Gender verification

Gender verification emerged as an issue in sporting competition 30 years ago when the International Olympic Committee (IOC) first began testing the ‘sex’ of athletes in the Olympic games. The IOC was responding to concerns that some athletes from then Communist countries of Eastern Europe were actually men masquerading as women.

The very first tests, which were invasive and controversial gynaecological examinations, were conducted in 1966. Then came the sex chromotin test at the Mexico Olympic Games which relied on the biological fact that all the cells of most female mammals contain two X chromosomes, while cells from males have one X and one Y chromosome.

Officials who test athletes take a sample of cells from the inside of the cheek, in a process known as the buccal smear test, then examine them under a microscope for the presence of these chromosomes. Until 1991, each woman competing internationally needed a gender verification card which contained a photograph and statement that she had passed the chromosome sex test used by the IOC.

While the notion of a sex test to find men disguised as women may seem a reasonable idea, the trouble is that it misses some hereditary disorders whereby women may have chromosomal abnormalities that cause them to ‘fail’ a test, while men with chromosomal abnormalities could theoretically ‘pass’ the test.

If a female athlete ‘fails’ a test, she undergoes a physiological examination. A negative test can cause incredible distress to women whose gender is suddenly called into question and there are many documented cases where women’s lives have undergone massive change because of sudden public scrutiny.

One such woman was Polish sprinter Eva Klobukowska who, at the European Championships in Budapest in 1966, passed a gynaecological examination. One year later, after the introduction of sex chromatin testing, she was found to have one chromosome too many to be declared a woman for the purposes of athletic competition. Despite having a rare XXY condition that gave her no advantage over other athletes, she was forced to return her Olympic and other medals and retired from competition surrounded by controversy.

Until 1990, the International Amateur Athletic Federation had relied on the buccal smear test, but following repeated discrepancies in test results, the federation abandoned the process and returned to physical examinations. These examinations became general health checks of both male and female athletes, a component of which for females was a physical examination for gender. They were to be conducted by national federations and any athletes holding an International Amateur Athletic Federation femininity certificate would not be exempt from further examinations (although no athlete would be tested more than once a year). Athletics Australia and other federations chose to advise their athletes that tests would be conducted by a doctor of the athlete’s choice should a random test be needed.

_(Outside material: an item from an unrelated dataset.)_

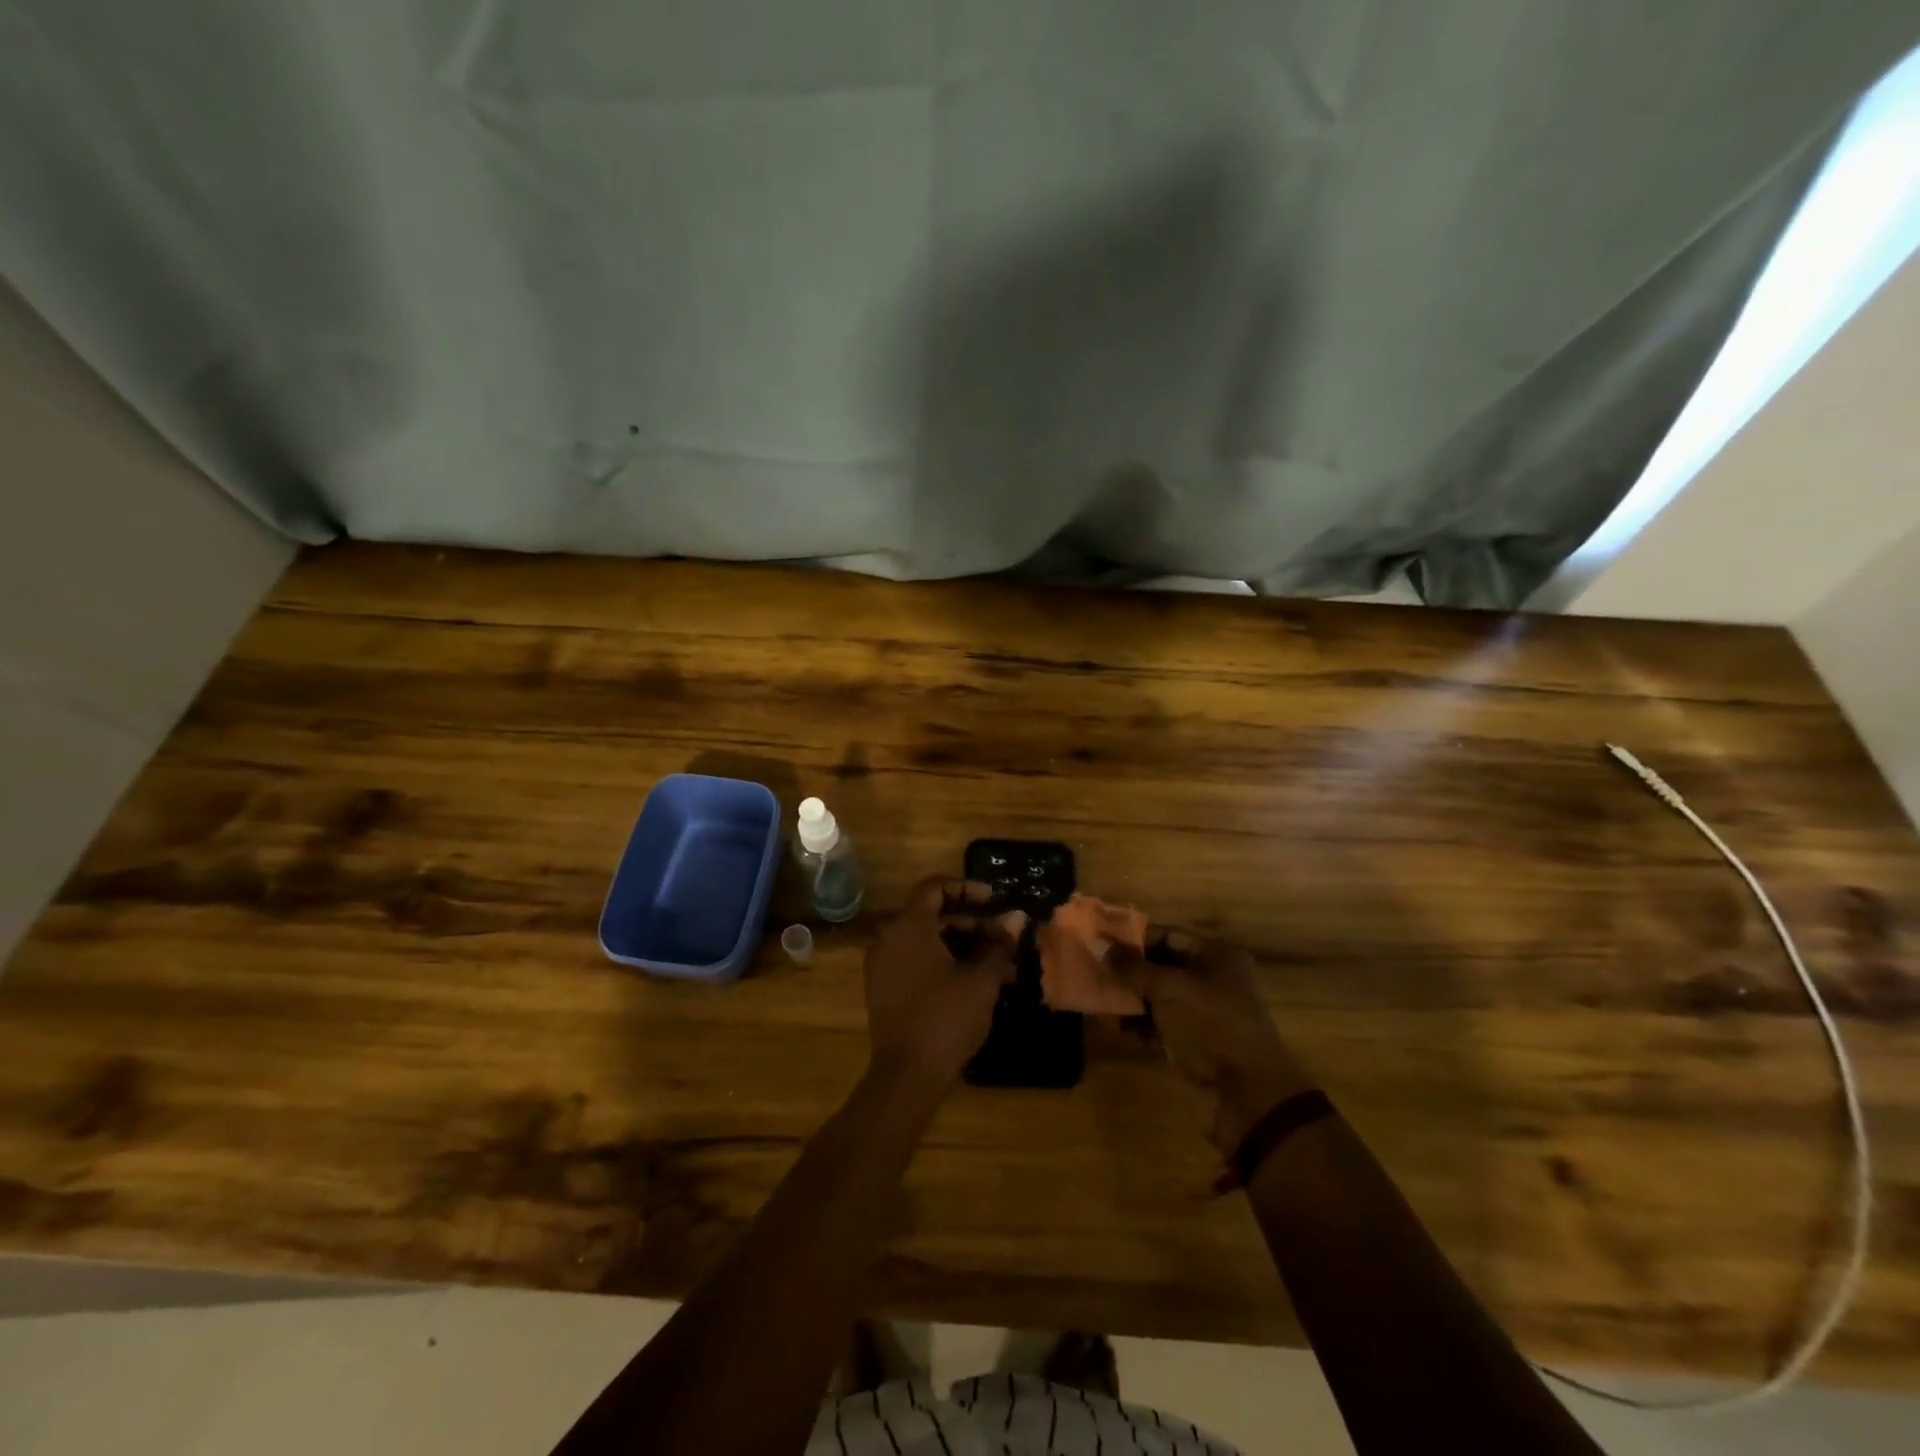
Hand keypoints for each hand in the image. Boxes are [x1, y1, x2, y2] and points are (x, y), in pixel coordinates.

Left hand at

This new approach created problems including disquiet about the need for an intrusive examination, questions about those selected to conduct the examination and the difficulty for individuals who have attributes of both sexes. In 1992, the IOC decided to introduce more sophisticated tests which looked even more closely at the genetic make-up of the Y chromosome. Called the polymerase chain reaction test, this still did not eliminate all the issues surrounding the accuracy of the test. At the 1996 Atlanta Olympic Games, officials again reverted to the buccal smear test. About one in 400 females in Atlanta tested male, but all were cleared by subsequent physical examinations.

In late 1999, the IOC Medical Commission reviewed its medical code and agreed to change the requirement for gender verification tests from mandatory for all female athletes, to random.